- _Provided records_
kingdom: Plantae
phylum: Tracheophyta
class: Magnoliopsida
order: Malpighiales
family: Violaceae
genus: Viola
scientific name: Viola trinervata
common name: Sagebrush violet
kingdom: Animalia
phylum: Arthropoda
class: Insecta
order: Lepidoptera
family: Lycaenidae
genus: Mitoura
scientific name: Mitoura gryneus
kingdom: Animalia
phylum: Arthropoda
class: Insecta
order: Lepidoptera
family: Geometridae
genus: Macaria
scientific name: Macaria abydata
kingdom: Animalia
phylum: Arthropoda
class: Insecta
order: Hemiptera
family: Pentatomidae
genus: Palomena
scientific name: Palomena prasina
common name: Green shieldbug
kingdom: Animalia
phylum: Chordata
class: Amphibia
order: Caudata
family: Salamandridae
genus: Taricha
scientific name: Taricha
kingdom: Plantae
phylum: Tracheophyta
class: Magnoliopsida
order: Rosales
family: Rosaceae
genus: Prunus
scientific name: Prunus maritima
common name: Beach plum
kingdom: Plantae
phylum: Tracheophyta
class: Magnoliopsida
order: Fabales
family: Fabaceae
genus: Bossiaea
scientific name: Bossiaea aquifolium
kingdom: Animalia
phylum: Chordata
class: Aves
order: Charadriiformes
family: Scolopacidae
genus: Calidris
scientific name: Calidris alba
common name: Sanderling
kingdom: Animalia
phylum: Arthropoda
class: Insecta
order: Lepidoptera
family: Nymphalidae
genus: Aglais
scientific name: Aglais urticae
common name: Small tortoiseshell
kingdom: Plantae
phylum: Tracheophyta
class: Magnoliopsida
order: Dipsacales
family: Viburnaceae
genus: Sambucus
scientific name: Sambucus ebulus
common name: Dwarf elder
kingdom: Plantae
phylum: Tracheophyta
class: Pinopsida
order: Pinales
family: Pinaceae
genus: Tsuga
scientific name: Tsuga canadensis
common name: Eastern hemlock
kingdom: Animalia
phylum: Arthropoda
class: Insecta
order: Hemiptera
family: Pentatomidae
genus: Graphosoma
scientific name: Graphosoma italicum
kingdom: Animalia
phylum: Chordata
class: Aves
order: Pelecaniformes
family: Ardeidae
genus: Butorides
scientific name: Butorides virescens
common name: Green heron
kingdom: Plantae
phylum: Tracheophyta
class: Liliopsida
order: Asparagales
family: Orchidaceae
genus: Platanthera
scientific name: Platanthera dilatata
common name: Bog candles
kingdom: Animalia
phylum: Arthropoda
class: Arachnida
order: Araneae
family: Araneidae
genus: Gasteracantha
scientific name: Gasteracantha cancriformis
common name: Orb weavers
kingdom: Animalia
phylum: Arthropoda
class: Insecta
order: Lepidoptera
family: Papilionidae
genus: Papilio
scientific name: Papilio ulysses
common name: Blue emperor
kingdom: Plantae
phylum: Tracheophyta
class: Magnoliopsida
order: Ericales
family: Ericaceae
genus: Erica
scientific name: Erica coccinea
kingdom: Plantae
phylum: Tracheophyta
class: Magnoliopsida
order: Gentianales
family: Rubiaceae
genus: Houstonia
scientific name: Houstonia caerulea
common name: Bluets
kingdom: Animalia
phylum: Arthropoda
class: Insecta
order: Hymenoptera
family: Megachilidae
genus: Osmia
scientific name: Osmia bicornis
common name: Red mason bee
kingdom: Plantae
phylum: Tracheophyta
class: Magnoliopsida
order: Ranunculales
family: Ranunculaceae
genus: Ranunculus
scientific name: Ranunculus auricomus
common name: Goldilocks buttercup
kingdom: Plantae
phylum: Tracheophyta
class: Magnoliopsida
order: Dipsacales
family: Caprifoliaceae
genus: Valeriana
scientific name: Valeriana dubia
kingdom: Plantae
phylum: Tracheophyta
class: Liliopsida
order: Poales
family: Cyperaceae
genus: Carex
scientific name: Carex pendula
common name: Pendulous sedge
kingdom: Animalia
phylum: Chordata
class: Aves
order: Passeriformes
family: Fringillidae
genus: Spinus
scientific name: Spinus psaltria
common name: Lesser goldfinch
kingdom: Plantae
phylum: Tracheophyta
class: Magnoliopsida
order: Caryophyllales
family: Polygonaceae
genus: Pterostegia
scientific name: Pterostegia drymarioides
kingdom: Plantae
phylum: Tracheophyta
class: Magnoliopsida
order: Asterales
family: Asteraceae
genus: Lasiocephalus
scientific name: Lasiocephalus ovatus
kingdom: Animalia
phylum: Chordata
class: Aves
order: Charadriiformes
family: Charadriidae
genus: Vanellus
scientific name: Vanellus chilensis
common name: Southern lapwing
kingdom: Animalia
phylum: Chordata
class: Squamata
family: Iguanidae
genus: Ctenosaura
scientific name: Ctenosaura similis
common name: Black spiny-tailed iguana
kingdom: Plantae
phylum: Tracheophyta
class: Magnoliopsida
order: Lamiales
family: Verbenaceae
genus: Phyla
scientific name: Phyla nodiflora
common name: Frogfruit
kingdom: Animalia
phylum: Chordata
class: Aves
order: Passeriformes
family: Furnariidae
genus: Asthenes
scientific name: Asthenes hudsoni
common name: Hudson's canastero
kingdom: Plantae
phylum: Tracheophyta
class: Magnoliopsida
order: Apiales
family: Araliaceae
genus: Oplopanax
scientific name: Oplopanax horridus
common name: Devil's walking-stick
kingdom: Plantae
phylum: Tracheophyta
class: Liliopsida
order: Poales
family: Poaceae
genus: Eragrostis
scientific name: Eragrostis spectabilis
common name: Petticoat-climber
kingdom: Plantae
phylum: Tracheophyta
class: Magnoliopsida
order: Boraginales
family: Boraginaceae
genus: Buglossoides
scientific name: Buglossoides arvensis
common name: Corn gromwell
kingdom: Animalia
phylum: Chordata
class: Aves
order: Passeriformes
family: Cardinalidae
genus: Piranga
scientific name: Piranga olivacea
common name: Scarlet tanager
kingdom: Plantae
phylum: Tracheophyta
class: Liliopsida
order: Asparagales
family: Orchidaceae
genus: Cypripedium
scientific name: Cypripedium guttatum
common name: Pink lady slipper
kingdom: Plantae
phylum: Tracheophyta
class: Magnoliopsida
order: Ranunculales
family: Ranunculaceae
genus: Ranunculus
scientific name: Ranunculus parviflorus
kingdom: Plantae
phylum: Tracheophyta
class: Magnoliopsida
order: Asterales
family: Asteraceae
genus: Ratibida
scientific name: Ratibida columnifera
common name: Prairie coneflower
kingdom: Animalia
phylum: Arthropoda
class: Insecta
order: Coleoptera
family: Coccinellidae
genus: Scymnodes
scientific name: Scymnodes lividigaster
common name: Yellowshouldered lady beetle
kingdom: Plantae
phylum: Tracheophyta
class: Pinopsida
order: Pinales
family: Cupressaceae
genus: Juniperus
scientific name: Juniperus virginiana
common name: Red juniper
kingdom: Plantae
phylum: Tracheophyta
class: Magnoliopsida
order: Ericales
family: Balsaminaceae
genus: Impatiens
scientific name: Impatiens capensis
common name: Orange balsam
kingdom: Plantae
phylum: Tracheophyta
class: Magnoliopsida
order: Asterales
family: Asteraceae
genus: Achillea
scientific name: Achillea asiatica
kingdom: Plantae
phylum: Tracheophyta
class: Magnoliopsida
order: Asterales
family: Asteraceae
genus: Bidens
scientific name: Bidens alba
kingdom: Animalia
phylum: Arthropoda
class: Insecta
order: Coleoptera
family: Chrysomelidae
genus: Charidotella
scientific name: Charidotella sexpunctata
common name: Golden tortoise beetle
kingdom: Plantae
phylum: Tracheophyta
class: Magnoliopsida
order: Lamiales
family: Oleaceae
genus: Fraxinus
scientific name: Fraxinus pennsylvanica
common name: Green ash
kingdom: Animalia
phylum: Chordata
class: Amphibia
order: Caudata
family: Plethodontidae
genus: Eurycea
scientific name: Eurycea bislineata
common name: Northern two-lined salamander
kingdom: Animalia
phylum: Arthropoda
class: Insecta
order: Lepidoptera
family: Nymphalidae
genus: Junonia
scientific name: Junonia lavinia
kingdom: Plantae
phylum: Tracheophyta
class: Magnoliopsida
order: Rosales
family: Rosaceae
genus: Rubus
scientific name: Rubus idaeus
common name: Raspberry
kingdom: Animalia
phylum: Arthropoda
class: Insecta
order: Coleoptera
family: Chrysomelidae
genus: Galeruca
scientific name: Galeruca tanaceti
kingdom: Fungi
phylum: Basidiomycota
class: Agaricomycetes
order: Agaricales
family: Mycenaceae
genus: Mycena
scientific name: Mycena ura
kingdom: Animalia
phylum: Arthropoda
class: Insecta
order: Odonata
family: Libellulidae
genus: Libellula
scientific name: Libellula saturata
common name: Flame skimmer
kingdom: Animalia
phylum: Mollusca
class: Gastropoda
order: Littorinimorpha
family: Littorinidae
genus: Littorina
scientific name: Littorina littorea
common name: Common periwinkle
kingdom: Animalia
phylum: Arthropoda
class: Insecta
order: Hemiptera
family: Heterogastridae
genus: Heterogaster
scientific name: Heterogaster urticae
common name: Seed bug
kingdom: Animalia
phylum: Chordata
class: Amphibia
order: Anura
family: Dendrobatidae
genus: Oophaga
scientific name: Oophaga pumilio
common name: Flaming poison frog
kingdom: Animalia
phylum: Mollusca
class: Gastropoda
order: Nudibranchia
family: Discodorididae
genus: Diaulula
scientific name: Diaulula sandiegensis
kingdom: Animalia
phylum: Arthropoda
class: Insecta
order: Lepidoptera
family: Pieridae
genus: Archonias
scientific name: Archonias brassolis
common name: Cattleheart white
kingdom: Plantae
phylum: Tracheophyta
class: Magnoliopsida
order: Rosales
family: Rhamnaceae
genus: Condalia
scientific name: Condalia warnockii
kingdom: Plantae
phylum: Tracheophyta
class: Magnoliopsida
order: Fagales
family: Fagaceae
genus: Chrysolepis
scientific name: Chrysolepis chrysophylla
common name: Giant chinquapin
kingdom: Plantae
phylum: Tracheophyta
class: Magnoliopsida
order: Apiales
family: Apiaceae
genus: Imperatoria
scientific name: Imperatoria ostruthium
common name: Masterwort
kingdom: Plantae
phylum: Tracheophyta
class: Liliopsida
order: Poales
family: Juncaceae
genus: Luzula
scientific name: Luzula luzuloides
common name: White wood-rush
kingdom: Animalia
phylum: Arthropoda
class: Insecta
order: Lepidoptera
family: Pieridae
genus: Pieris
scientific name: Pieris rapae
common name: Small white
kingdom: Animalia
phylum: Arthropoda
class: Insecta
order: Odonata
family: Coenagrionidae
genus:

- _To be done_
Return the listing above line for line, unchanged, beginning with its first line and stopping after the line that contains "scientific name: Taricha". Include both of those lines.

- _Exercise response_
kingdom: Plantae
phylum: Tracheophyta
class: Magnoliopsida
order: Malpighiales
family: Violaceae
genus: Viola
scientific name: Viola trinervata
common name: Sagebrush violet
kingdom: Animalia
phylum: Arthropoda
class: Insecta
order: Lepidoptera
family: Lycaenidae
genus: Mitoura
scientific name: Mitoura gryneus
kingdom: Animalia
phylum: Arthropoda
class: Insecta
order: Lepidoptera
family: Geometridae
genus: Macaria
scientific name: Macaria abydata
kingdom: Animalia
phylum: Arthropoda
class: Insecta
order: Hemiptera
family: Pentatomidae
genus: Palomena
scientific name: Palomena prasina
common name: Green shieldbug
kingdom: Animalia
phylum: Chordata
class: Amphibia
order: Caudata
family: Salamandridae
genus: Taricha
scientific name: Taricha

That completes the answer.